Quatorze siècles après sa destruction, l’une des merveilles du monde antique, la célèbre bibliothèque d’Alexandrie, renaît des sables. Dessinée par des architectes norvégiens, l’héritière de la célèbre Bibliotheca Alexandrina, ressemble, au choix, à un disque solaire penché ou à une puce électronique inclinée. Il a fallu 4 200 blocs de granit d’Assouan, chacun pesant une tonne, pour élever ces murs arrondis, construits sans ciment comme les pyramides. Décorés de tous les types de calligraphie connue, de l’écriture arabe à la chinoise, de la graphie géorgienne à la slavonne, ils protègent un décor intérieur très luxueux (parquet en chêne américain Arrow aux grandes vertus insonorisantes et granit noir du Zimbabwe, le plus cher du monde, notamment), des installations high- tech pour valoriser ce que l’on appelait autrefois en grec, un  » dépôt de livres « , cinq bibliothèques spécialisées, trois musées, six galeries d’art, cinq centres de recherche, les archives de l’Internet (10 milliards de pages). La bibliothèque peut désormais recevoir pas moins de 3 500 lecteurs par jour.

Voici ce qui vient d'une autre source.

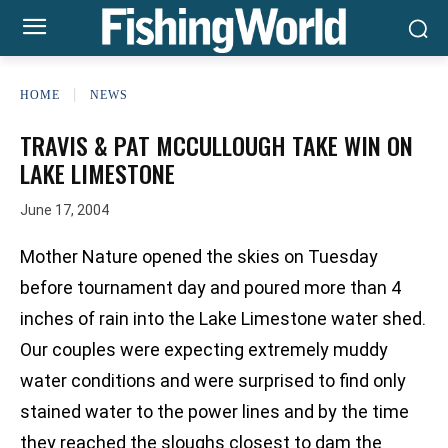
HOME
NEWS
TRAVIS & PAT MCCULLOUGH TAKE WIN ON
LAKE LIMESTONE
June 17, 2004
Mother Nature opened the skies on Tuesday
before tournament day and poured more than 4
inches of rain into the Lake Limestone water shed.
Our couples were expecting extremely muddy
water conditions and were surprised to find only
stained water to the power lines and by the time
they reached the sloughs closest to dam the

Sa résurrection, c’est le rêve qui devient la réalité. Créée après la mort d’Alexandre le Grand par Ptolémée Ier Sôter, le Sauveur, vers 300 avant Jésus-Christ, elle avait pour ambition de  » rassembler l’ensemble des connaissances du monde « , de devenir le centre mondial de la science et de l’esprit. Ce qu’elle sera pendant plusieurs siècles. Dans ses murs, Aristarque de Samos eut, le premier, l’idée de la rotation de la Terre sur elle-même, Eratosthène de Cyrène a prouvé que la Terre était une sphère, donnant même des mesures très précises de sa circonférence, Euclide a jeté les bases de sa géométrie…. Environ 700 000 rouleaux de papyrus y ont été réunis au fil des siècles. Selon la légende, tout partira en fumée, en trois étapes. Vers 47 avant Jésus-Christ, Jules César s’empare d’Alexandrie et brûle une partie des collections. Au ive siècle après Jésus-Christ, Alexandrie, devenue chrétienne, l’évêque Théophile détruit ce qu’il appelle  » des vestiges païens « . En 642, lorsque le calife Omar soumet Alexandrie, il ordonne de faire disparaître les rouleaux restants considérés comme obsolètes. Pour Omar désormais tout est dit dans le Coran. On raconte que le feu des rouleaux a alors alimenté les bains publics durant six mois…

Aujourd’hui, la renaissance de la bibliothèque donnera-t-elle le coup d’envoi à la résurrection de  » l’esprit  » d’Alexandrie, mythique, mélancolique et cosmopolite ? Nul doute en tout cas que la ville fait peau neuve. On élargit les voies sur la corniche, on pomponne les palais, on bichonne les façades ottomanes ou italianisantes. Tandis que les plus courageux continuent à chercher le tombeau d’Alexandre le Grand. Les habitants jurent, en effet, qu’il est enfoui au c£ur de la ville.